Suelo decir con frecuencia que soy un convencido de la inexistencia del tiempo. Más que no existir, a lo que me refiero es que no es lo que nosotros creemos que es. El tiempo es una dimensión más de lo que los físicos llaman el “espacio-tiempo” y no goza de las condiciones fijas y dogmáticas que nosotros le damos. Los segundos, minutos, horas y días son un invento humano, lo mismo que los conceptos de pasado, presente y futuro. Nuestra evolución biológica se ha sustentado sobre estos conceptos, probablemente insustituibles para el desarrollo de nuestro pensamiento. Pensar necesita condiciones, y el concepto de un tiempo rígido y constante, que avanza inexorable, monótono y previsible hacia el mañana, seguramente ha sido imprescindible para ser como somos. Pero no tenemos por qué creer que esto sea así más allá de nuestro propio enfoque como especie.
Que el tiempo avanza de una forma poco constante es fácil de explicar y entender. Todos tenemos más o menos conocimiento de los conceptos de relatividad temporal que expusieron los físicos hace ya casi un siglo, con el genial Einstein a la cabeza (si queréis amplia información sobre ello, os remito a la entrada en el blog del 17 de febrero de 2009). Pero más que ello, la irregularidad del transcurso del tiempo es algo que podemos “vivir” en nuestra propia existencia, cuando percibimos que la duración de los hechos que nos ocurren en ocasiones parece no tener relación con lo que mecánicamente marcan las manecillas del reloj. La duración de un minuto de angustia respecto a la de un minuto de gozo se nos aparecen muy diferentes.

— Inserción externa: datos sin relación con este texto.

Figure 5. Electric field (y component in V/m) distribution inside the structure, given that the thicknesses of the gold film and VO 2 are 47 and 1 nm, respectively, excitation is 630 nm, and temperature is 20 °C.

Otra cosa es intentar explicar la flexibilidad de los conceptos de pasado, presente y futuro. Aquí nuestro cerebro se enroca y construye un muro defensivo de rechazo racional que es complejo de atravesar. Esta semana improvisé una explicación con la que me sentí cómodo y que voy a intentar desarrollar.

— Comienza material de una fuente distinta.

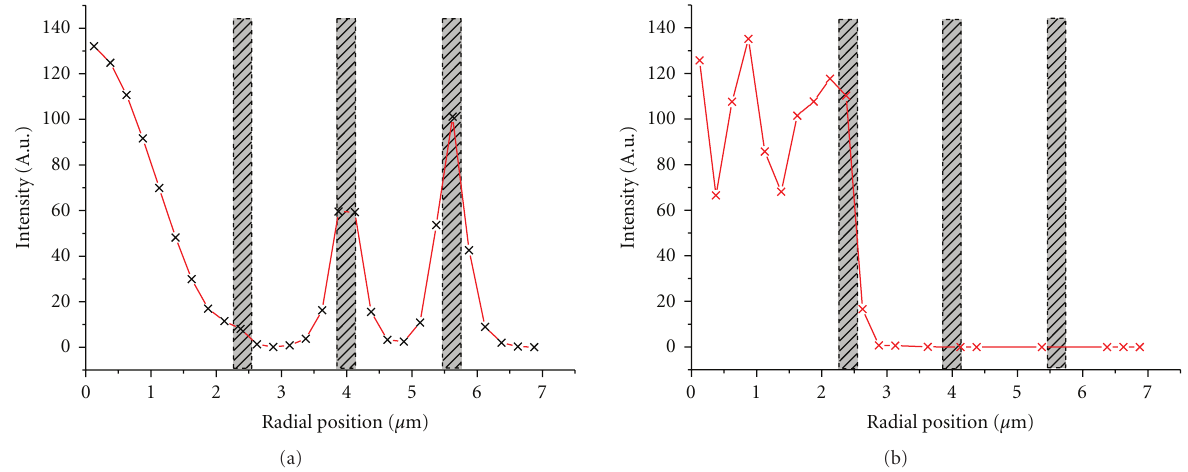
Figure 12: Plot of intensity distribution with respect to the radial position of (a) liquid-filled HCPCF and (b) LCPCF. Gray regions indicate silica walls in the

Hace unos meses leí en un artículo que cada uno de los instantes de nuestra vida constituyen una realidad en sí mismos, pero que lo que probablemente no sea real es el orden cronológico con el que los ordenamos en nuestro cerebro. Es como si dejáramos caer un objeto desde una altura hasta al suelo y mientras cae le hiciéramos múltiples fotos hasta el choque final. Con las fotos extendidas sobre la mesa, para nosotros no sería complejo explicar lo sucedido y podríamos ordenarlas poniendo en primer lugar la foto en la que el objeto empieza a separarse de nuestra mano y en último lugar el momento en que el objeto choca con el suelo. Es más, no tendríamos ninguna duda de que los hechos (los instantes) han ocurrido así. Y esto es lo que yo discuto. Creo que lo que realmente podemos afirmar es que cada uno de los instantes reflejados ha tenido existencia en sí mismo, en una magnitud que escapa a lo “atrapado” dentro del marco de la foto y que guarda relación con lo que ha rodeado a cada instante a nivel universal. Cada foto-instante es una realidad que concierne al universo entero y no a un fragmento del mismo. Pero el “orden” inexorable que nosotros ponemos a cada instante es una construcción nuestra, de nuestro cerebro y nuestra forma de pensar, por lo que estoy convencido de que podríamos barajar todas las fotografías sobre la mesa y no acertar en ningún caso en cómo ha transcurrido la sucesión de los instantes reflejados por las mismas. Veamos si soy capaz de explicarlo con imágenes:
1.
2.
3.
Para romper las barreras de nuestra razón sobre estas idea, hay que focalizar nuestro pensamiento en que:
1. El tiempo no es una magnitud rígida y está asociado al espacio.
2. El espacio-tiempo no se explica desde las líneas rectas sino desde las curvas. El espacio, el Universo, se pliega sobre sí mismo tridimensionalmente, por lo que aquello que nuestro sentido de la vista nos dice que está aquí o allí desde la cercanía humana, no tiene sentido desde el concepto de Universo.
Si nos abrimos a los dos puntos anteriores, tenemos que aceptar que los instantes que rigen nuestro pasado, presente y futuro podrían tener una libertad de existencia más allá del sometimiento a las manecillas de nuestro reloj.